Sukie's Scones '“ a regular monthly visitor to Selkirk's pop-up shop circuit '“ continues to be on the rise.

Tuesday, 4th September 2018, 12:48 pm
Updated Tuesday, 4th September 2018, 12:55 pm
Sukie and Bill Barber with some of their fundraising scones.

At this month’s opening, Sukie Barber of Hawick passed a fantastic new milestone, marking 25,000 scones sold since she and her husband Bill began selling in the town.

And with £1 per scone sold going to charity, that means the couple have sent just over £25,000 to Zambia.

Since first opening the shop in Selkirk’s Tower Street, the couple have raised money for children in Nepal and Zambia. Six of the couple’s eight children, aged 19 to 36, have visited Africa on volunteering expeditions, inspiring their parents to support programmes they’ve seen at work there.

On the day of the pop-up shop, Sukie gets up at 6am to cook three batches of scones for ultimate freshness. The rest are cooked in the shop, something she says her customers love.

All the money taken now goes to a feeding program at a school in Zambia run by Vincent Luwizhi which feeds up to 450 children daily.

Sukie and her pal Jess Talbot have often wondered if they would ever make the trip and see for themselves what goes on and what improvements might be made ... and this year plans were made and money for travelling was raised through sponsored walks.

Bill told us this week: “Right now, Sukie and Jess are somewhere in the African skies enroute to Zambia.

“In the hold of their plane, their bags are stretched to their physical and weight limit with little gifts to delight and others to help with school work, much kindly donated. These include hundreds of bouncy balls, as Sukie is determined to introduce the game of jacks to the children of Zambia.

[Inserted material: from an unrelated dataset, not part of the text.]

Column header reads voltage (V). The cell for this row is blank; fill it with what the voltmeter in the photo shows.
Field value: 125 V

“At Vincent’s request Jess and Sukie have taken lots of needles and thread in order to teach some of the local ladies the basics of sewing.

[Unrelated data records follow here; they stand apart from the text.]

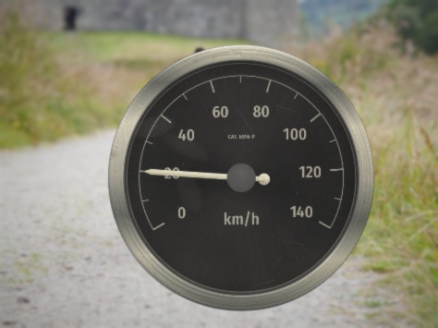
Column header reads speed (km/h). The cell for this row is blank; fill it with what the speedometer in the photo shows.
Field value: 20 km/h
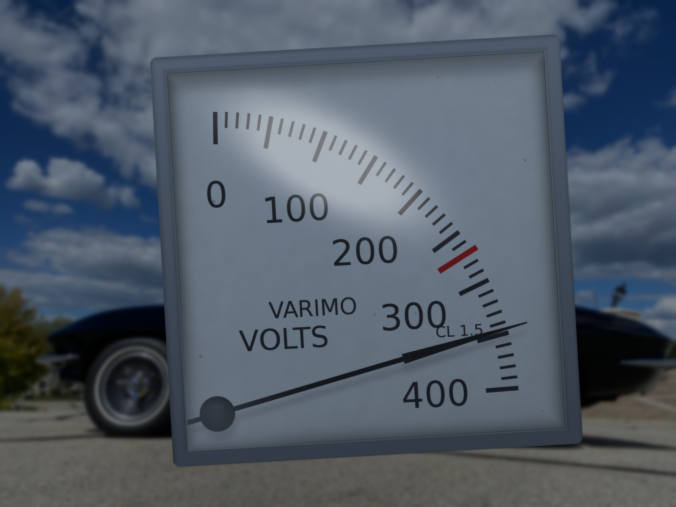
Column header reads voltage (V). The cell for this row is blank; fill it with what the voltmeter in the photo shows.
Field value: 345 V
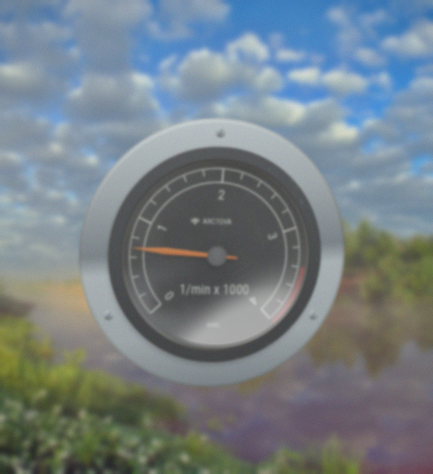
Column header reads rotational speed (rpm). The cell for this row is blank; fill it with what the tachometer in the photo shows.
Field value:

“As a compulsive cook, Sukie hopes to take part in making the children’s staple food, which is a porridge known as Sudsa, prepared by boiling maize flour water in vast vats and stirring it with what, in the photographs sent, looks like a canoe paddle, and also plans to buy ingredients to make jam and batter for drop scones/pancakes and feed the kids as near as possible on Sukie’s scones.

“She is also hugely grateful to all the regular customers and helpers at the pop-up shop and to those whose generous donations will make it possible to buy such things as drugs for the children’s health and material for the sewing project once in Zambia. Thank you all.”